======== EXERCISE MATERIALS ========

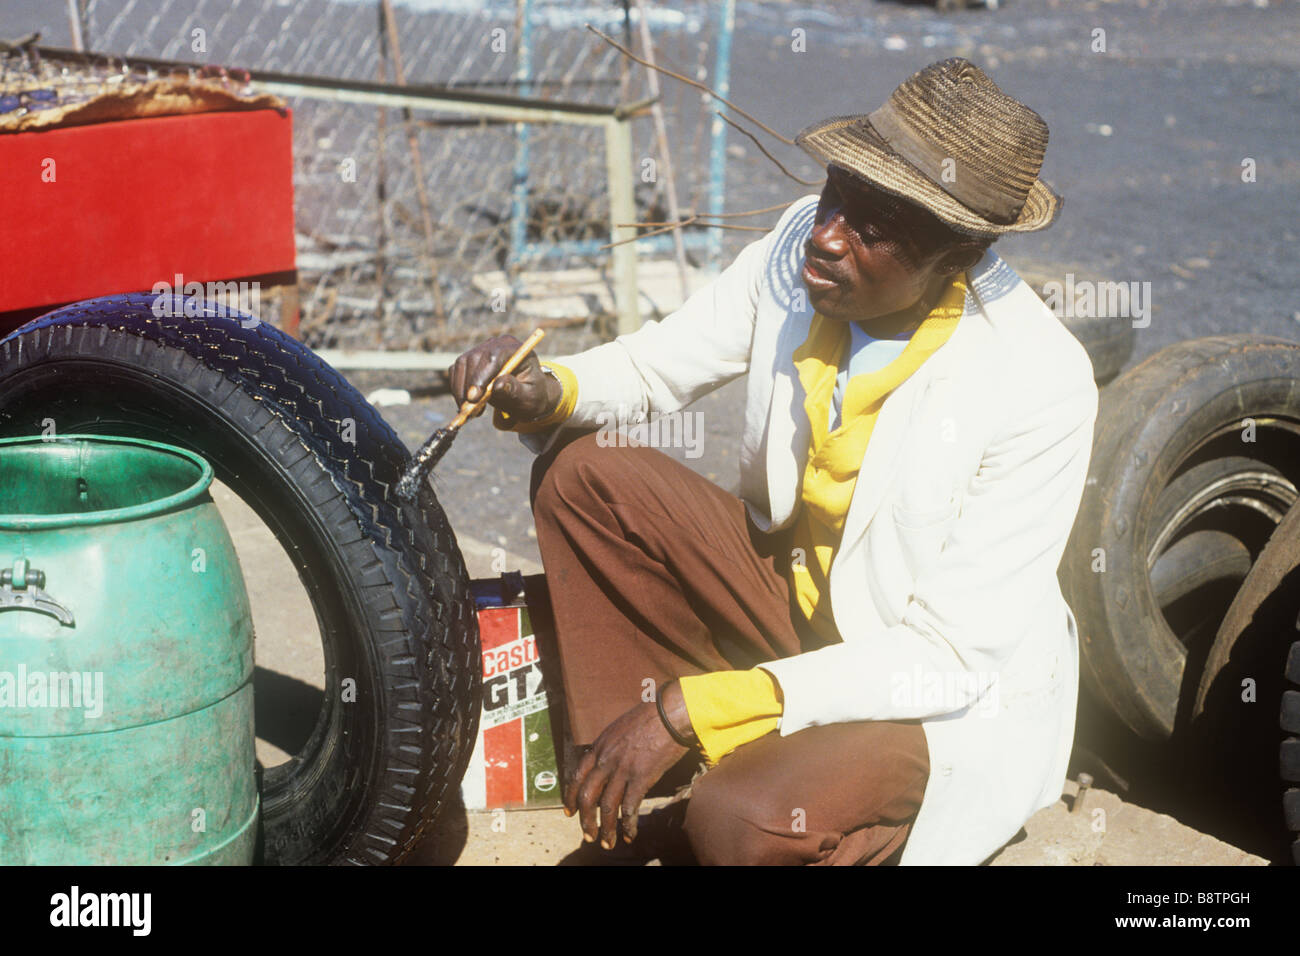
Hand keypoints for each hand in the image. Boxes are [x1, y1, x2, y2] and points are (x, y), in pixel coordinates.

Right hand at [447, 334, 561, 422]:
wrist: (527, 394)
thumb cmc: (532, 395)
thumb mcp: (529, 397)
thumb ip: (515, 391)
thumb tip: (498, 386)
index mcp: (516, 349)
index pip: (493, 356)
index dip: (481, 376)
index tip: (474, 398)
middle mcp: (497, 344)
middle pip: (474, 358)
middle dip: (468, 386)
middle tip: (469, 410)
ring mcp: (482, 349)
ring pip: (461, 364)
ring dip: (460, 390)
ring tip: (469, 411)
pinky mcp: (470, 359)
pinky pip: (456, 371)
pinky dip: (457, 389)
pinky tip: (466, 404)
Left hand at [563, 684, 692, 848]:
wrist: (669, 712)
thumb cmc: (650, 716)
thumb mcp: (620, 728)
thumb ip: (611, 746)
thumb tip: (610, 760)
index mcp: (599, 746)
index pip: (577, 776)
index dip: (571, 797)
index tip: (570, 811)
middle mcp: (606, 760)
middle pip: (587, 796)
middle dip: (585, 820)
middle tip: (588, 834)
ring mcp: (622, 769)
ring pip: (606, 807)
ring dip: (605, 828)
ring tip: (607, 842)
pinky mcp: (641, 777)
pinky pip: (629, 807)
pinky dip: (628, 825)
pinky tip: (629, 835)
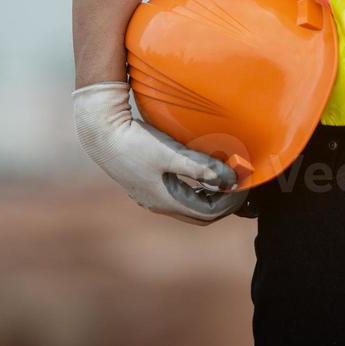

========

#### ABOUT THIS EXERCISE:
Look through the data above for the string "thumb" and copy every line where it appears.

#### SOLUTION FOR THIS PROBLEM:
thumb cmc: (532, 395)
thumb mcp: (529, 397)
thumb ip: (515, 391)
thumb tip: (498, 386)
thumb cmc: (650, 716)
thumb mcp: (620, 728)
thumb ip: (611, 746)
thumb tip: (610, 760)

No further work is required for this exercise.